Import Training Data, Build a Model and make a Prediction

Get-H2OPrediction is an all in one cmdlet to make using it super simple.

Pass Get-H2OPrediction with;

  • a dataset
  • a model algorithm
  • a data split (defaults to 85% Train 15% Test)
  • data to make a prediction from and
  • the column to predict

The default URL for the H2O AI Server is http://localhost:54321

Note The Predict Column name is case sensitive to what is in your dataset. If the dataset has the column heading as ‘class‘ then you call Get-H2OPrediction with -predictColumn Class it will FAIL.

Iris Example

Below shows using Tome’s Iris example with the module. Train a Deep Learning model with Iris flower data split at 85% / 15% for Train and Test. Then determine Iris sub-species given flower measurements.

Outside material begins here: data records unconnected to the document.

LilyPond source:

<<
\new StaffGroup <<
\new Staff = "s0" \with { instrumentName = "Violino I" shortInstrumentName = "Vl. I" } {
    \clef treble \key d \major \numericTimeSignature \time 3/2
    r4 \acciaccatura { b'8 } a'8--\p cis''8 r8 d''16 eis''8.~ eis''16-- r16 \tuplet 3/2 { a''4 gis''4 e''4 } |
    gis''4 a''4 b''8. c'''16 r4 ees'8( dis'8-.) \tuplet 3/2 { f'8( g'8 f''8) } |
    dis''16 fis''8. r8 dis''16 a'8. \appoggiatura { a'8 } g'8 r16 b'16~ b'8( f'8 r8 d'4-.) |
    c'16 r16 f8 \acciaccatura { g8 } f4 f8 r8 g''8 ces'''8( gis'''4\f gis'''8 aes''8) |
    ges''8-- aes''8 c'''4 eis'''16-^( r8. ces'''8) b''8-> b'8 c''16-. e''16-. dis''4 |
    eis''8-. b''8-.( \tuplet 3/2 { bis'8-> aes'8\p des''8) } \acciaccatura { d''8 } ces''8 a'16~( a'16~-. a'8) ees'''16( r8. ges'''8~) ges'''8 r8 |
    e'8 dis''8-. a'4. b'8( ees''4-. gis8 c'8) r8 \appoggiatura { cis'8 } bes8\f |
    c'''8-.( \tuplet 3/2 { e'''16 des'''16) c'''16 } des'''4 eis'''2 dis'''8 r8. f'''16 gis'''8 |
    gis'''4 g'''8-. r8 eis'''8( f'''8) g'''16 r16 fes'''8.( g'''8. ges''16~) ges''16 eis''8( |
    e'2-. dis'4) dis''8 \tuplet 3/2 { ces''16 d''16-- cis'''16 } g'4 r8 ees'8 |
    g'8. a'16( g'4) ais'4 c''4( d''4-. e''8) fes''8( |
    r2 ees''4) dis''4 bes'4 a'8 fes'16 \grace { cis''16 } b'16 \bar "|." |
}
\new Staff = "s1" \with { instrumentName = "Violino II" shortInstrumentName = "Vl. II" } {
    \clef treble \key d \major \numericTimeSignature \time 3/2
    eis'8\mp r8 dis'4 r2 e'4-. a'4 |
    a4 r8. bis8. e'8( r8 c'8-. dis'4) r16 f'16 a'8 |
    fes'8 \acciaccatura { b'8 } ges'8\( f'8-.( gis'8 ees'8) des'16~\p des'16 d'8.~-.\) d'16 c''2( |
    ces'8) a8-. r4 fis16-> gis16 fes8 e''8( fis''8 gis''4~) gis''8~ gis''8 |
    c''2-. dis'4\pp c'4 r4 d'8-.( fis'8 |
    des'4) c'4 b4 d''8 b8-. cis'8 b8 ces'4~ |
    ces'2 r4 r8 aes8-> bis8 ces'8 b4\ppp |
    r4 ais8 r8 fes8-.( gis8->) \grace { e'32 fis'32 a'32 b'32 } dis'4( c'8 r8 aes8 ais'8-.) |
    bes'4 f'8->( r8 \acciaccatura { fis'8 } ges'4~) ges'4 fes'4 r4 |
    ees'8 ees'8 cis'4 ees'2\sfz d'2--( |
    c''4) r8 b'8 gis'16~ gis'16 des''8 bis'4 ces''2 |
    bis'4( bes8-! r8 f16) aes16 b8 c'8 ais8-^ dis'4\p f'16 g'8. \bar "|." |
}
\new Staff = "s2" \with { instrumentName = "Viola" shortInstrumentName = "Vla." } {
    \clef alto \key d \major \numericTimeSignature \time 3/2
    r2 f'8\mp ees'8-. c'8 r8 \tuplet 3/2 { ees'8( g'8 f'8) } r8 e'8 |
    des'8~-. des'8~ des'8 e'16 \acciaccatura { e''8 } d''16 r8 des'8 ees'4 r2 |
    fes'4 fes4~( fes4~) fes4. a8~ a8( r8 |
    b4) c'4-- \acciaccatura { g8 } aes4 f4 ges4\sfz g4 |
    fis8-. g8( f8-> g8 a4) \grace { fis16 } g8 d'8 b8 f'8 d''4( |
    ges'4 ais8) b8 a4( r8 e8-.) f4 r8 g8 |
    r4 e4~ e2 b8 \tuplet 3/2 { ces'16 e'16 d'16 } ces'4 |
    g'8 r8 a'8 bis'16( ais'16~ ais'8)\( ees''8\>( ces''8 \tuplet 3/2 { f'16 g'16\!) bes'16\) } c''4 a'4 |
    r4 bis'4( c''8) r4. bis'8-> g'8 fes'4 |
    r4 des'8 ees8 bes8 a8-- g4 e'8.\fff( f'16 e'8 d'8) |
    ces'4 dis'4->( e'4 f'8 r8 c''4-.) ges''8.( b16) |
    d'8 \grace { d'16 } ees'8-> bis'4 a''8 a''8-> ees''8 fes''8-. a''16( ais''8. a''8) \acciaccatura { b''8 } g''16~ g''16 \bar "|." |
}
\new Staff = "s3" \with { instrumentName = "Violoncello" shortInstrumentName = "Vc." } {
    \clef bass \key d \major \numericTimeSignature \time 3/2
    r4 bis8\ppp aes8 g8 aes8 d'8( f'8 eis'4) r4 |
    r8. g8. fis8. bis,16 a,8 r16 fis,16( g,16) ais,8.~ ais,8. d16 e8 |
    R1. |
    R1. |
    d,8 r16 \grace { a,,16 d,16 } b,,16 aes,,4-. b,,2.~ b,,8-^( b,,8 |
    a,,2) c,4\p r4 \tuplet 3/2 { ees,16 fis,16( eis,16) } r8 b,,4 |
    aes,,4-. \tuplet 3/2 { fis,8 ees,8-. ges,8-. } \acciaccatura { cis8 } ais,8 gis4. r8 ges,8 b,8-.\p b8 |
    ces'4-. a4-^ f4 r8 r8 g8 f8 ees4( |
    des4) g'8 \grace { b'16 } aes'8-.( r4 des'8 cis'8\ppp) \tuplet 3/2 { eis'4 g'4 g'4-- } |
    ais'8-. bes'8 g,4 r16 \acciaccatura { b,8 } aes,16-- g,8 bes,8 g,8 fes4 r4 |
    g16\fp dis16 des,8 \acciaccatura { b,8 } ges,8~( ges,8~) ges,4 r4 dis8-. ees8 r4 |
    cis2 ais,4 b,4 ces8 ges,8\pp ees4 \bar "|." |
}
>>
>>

H2O AI PowerShell Module Iris Prediction

Time Series Example

Train a Generalised Data Model with a time series dataset with a 85% / 15% split for Train and Test, and predict the next Close value given the last value in the test/train dataset.

Example DataSet

$sourceData | Select-Object -First 10 | Format-Table

Open High Close Low Volume Date
---- ---- ----- --- ------ ----
3.68 3.8 3.74 3.68 50208 23-01-2017
3.74 3.75 3.75 3.66 47972 24-01-2017
3.75 3.8 3.8 3.73 33952 25-01-2017
3.8 3.8 3.79 3.77 32822 27-01-2017
3.8 3.8 3.73 3.68 21552 30-01-2017
3.75 3.75 3.65 3.6 50763 31-01-2017
3.69 3.69 3.64 3.61 59377 01-02-2017
3.64 3.66 3.55 3.51 120869 02-02-2017
3.64 3.66 3.49 3.49 75814 03-02-2017
3.49 3.54 3.44 3.43 86494 06-02-2017

Below shows an example of predicting a value with a time series based dataset using the H2O AI PowerShell Module.

H2O AI PowerShell Module Time Series Prediction

Summary

Big thanks to  Tome Tanasovski for his work in figuring out the H2O AI Server REST calls. Hopefully this module is of benefit to others. If something doesn’t work then I’ll happily accept Pull Requests on the module here.